Question

A wire of length 1 m and radius 1 mm is subjected to a load. The extension is 'x'. The wire is melted and then drawn into a wire of 1 mm square cross-section. What is its extension under the same load?
A) ${\pi ^2}x$
B) $\pi {x^2}$
C) $\pi x$
D) $\dfrac{\pi }{x}$

Answer 1

Hint: The shape of wire is changed from cylindrical to square hence we can easily find out the length of square wire with the help of equating volume of both as equal. Then force per unit area is directly proportional to change in length per unit length and both have the same Young’s modulus hence again equating together we will find the change in length.

Step by step solution:
Step 1:
The question is based on the change in length with respect to the previous one and this is stated in Young’s modulus. Let’s see a brief definition.
Young's modulus is a measure of the ability of a material to withstand changes in length when under lengthwise tension or compression.

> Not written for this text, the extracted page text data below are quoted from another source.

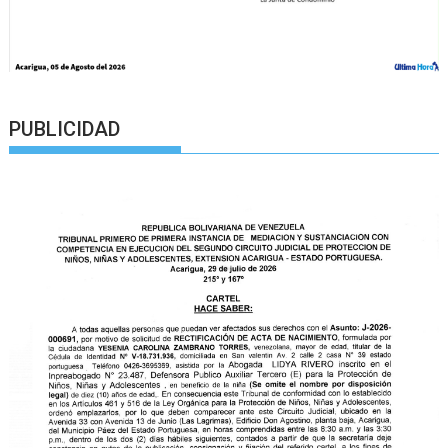
PUBLICIDAD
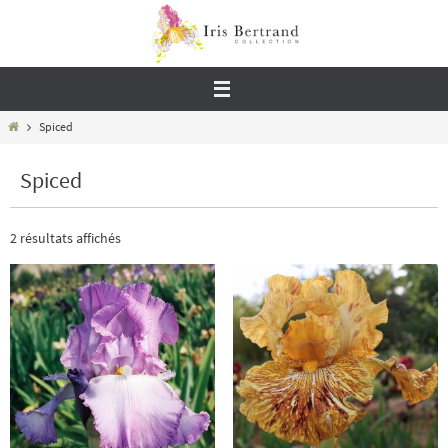
Passer
vers
le
contenu
Home
Spiced
Spiced
2 résultats affichés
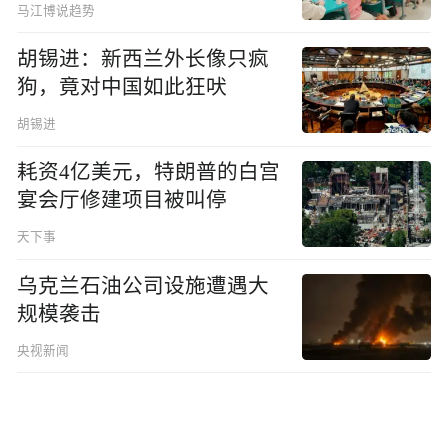
马江博说趋势
胡锡进：新西兰外长像只疯
狗，竟对中国如此狂吠
胡锡进
耗资4亿美元，特朗普的白宫
宴会厅修建项目被叫停
天下事
乌克兰石油公司设施遭遇大
规模袭击
央视新闻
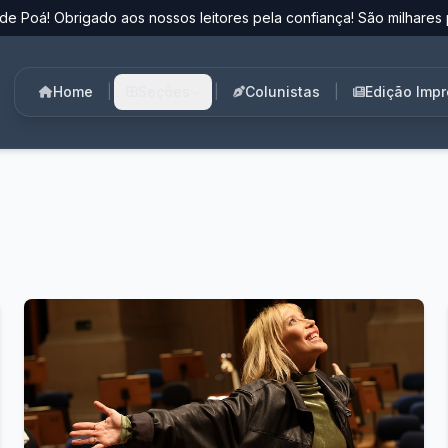
de Poá! Obrigado aos nossos leitores pela confiança! São milhares 
Home
|
Seções
|
Colunistas
|
Edição Imp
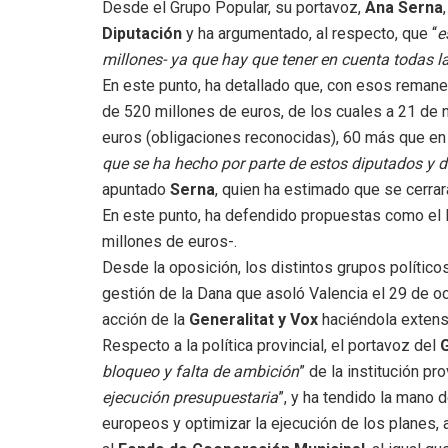
Desde el Grupo Popular, su portavoz,
Ana Serna
Diputación
y ha argumentado, al respecto, que “
e
millones- ya que hay que tener en cuenta todas 
En este punto, ha detallado que, con esos remane
de 520 millones de euros, de los cuales a 21 de
euros (obligaciones reconocidas), 60 más que en el
que se ha hecho por parte de estos diputados y de
apuntado
Serna
, quien ha estimado que se cerrar
En este punto, ha defendido propuestas como el
millones de euros-.
Desde la oposición, los distintos grupos políticos
gestión de la Dana que asoló Valencia el 29 de o
acción de la
Generalitat y Vox
haciéndola extensi
Respecto a la política provincial, el portavoz del
G
bloqueo y falta de ambición
” de la institución pro
ejecución presupuestaria
”, y ha tendido la mano 
europeos y optimizar la ejecución de los planes,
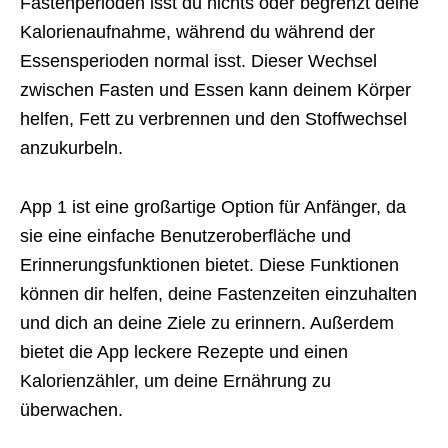
Fastenperioden isst du nichts oder begrenzt deine
Kalorienaufnahme, während du während der
Essensperioden normal isst. Dieser Wechsel
zwischen Fasten und Essen kann deinem Körper
helfen, Fett zu verbrennen und den Stoffwechsel
anzukurbeln.
App 1 ist eine großartige Option für Anfänger, da
sie eine einfache Benutzeroberfläche und
Erinnerungsfunktionen bietet. Diese Funktionen
können dir helfen, deine Fastenzeiten einzuhalten
und dich an deine Ziele zu erinnern. Außerdem
bietet die App leckere Rezepte und einen
Kalorienzähler, um deine Ernährung zu
überwachen.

Sometimes referred to as the modulus of elasticity, Young's modulus is equal to the longitudinal stress divided by the strain.
Step 2:
Let the initial length of the wire be L=1m and radius r=1mm, converting it into meter then r=${10^{ - 3}}m$
A load in put on the wire and because of which there is an extension be $\Delta {L_2}$ =x
Wire after melting and casted into square cross-section of side 1mm or $1 \times {10^{ - 3}}m$
Area of cross- section will be A=$1 \times {10^{ - 6}}m$
Now in both conditions the volume should be the same.
Before melting it was in a shape cylinder and after melting it was in the shape of a square.
Initial volume= final volume $ \Rightarrow $ $\pi {r^2}L$ =A× (${L_2}$)….. (1)
We have the value of radius and length L and A and substitute in (1) we get ${L_2}$ (change in length)
This implies ${L_2}$=$\dfrac{{\pi {r^2}L}}{A}$$ \Rightarrow \dfrac{{\pi \times {{10}^{ - 6}} \times 1}}{{{{10}^{ - 6}}}}$
Which means${L_2}$equals to $\pi $
Initial Young’s modulus should be equal to final Young’s modulus of the wire then, ${Y_1} = {Y_2}$
This implies $\dfrac{{FL}}{{Ax}}$ =$\dfrac{{F{L_1}}}{{{A_1}\Delta {L_2}}}$ and F will get cancel out.$\dfrac{1}{{\pi {r^2} \times \left( x \right)}}$ =$\dfrac{\pi }{{{{10}^{ - 6}}}}$
From here we will get $\Delta L$ (change in length equal to ${\pi ^2}x$

So option A is correct.

Note:All the things are explained in the hint and solution part. Important thing is the Young’s formula and the reason behind it once it is read then any question based on the change in length with respect to the original one or the force per unit area will be easy to solve.